- Home /
Integrating a C++ object detection library into Hololens
I am trying to integrate the Darknet YOLO (https://pjreddie.com/darknet/yolo/) object detection computer vision package into Unity to be used on the Hololens. I've only gotten as far as exporting the package as a DLL to Unity and making marshalled function calls to it. I want to be able to continuously put video feed through it rather than single pictures. Only problem is, for a single picture to be processed and the bounding box information to be given back to me, it takes several seconds as opposed to real-time, and I would like it to operate in real time (as in, it continuously provides me visuals of bounding boxes around the objects it can detect). Is there a reason why it takes so slow for the package to provide the detection information back to me when I call a function for it to read image information from a file, and is there a way I can optimize for this?

INFORMATION SUPPLIED ->
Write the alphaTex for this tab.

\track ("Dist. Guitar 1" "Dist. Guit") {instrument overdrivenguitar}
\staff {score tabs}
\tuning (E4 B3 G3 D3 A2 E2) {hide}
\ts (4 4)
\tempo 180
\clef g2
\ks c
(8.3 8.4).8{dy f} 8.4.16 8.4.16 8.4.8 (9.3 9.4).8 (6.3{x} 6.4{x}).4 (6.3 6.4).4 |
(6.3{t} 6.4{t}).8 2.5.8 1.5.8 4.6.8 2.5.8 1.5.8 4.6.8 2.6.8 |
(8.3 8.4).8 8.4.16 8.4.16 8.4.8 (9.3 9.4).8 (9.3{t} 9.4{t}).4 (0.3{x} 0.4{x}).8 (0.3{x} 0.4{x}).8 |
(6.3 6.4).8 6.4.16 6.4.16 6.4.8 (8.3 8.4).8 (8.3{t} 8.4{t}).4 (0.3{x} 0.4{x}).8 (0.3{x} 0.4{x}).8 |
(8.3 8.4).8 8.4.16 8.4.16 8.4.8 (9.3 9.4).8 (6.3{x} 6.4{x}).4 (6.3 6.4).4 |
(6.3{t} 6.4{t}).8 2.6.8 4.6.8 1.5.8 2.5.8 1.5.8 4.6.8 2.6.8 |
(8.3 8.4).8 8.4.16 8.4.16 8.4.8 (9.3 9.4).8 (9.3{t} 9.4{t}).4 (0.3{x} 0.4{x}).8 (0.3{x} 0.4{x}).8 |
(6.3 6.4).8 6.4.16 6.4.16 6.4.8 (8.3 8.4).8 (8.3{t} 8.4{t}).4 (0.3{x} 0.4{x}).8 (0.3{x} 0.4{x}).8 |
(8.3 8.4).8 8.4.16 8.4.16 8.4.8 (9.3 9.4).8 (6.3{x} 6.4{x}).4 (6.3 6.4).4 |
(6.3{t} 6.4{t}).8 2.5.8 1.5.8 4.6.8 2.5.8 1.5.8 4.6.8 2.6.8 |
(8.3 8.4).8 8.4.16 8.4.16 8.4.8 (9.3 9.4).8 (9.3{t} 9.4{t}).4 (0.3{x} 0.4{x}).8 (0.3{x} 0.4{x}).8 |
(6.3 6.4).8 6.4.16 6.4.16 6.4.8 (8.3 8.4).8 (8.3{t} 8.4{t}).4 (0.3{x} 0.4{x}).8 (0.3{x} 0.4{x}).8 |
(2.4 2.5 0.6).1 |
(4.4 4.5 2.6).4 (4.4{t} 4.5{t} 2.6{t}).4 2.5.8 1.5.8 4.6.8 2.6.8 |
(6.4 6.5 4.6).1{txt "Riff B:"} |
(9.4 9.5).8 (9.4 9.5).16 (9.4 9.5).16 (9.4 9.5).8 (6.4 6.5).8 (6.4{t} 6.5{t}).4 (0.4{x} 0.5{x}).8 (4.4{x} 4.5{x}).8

PROBLEMS TO WORK ON ->
1. Answer the following about the post on object detection for the Hololens, one line each:
(a) Which object detection package is the writer trying to integrate into Unity?
(b) In what form was the package exported to Unity?
(c) How long does it currently take to process a single picture and return the bounding box information?
2. Pick up the post on object detection for the Hololens after its final sentence and continue it.

ANSWERS FOR THE EXERCISE ->
1.
(a) The Darknet YOLO object detection computer vision package.
(b) As a DLL.
(c) Several seconds.

2.
Also I'm not sure how (if I am able to) I can integrate Unity's VideoCapture functionalities to be used with the YOLO package, but I would also like to be able to do that so that I can have real-time video feed analyzed on the fly and projected onto the Hololens.
Any steps in the right direction would be much appreciated!
Answer by NorthStar79 · Apr 18, 2018 at 07:45 AM
I don't have any experience with YOLO but I can say that Image processing usually takes a lot of calculations. and doing it at the real-time requires some monstrous hardware. also, the resolution takes its place too. higher resolution means more calculations. Oh by the way video is just a stream of images. after this brief thoughts. I just want to give some advice how to create more performant image process techniques that I used before.
first of it, if you can stream your video through the internet (if your users have broadband-high speed connection) you can stream video to your server, process them and return results to your users. this will cause some delay but usually not that much to worry about. but i must say that while this option gives you best results probably(I mean certainly) it will cost you huge amounts of money.
Another option is capturing your videos at lower resolutions and lower framerates than usual, for example, 10-12 frames per second usually do not cause much trouble to users. and images with 0.5 k resolution can give enough accuracy. so, in short, capturing at low res can help you to reduce calculation times to milliseconds from seconds. and feeding fewer frames than normal can help you to minimize (or eliminate) overhead.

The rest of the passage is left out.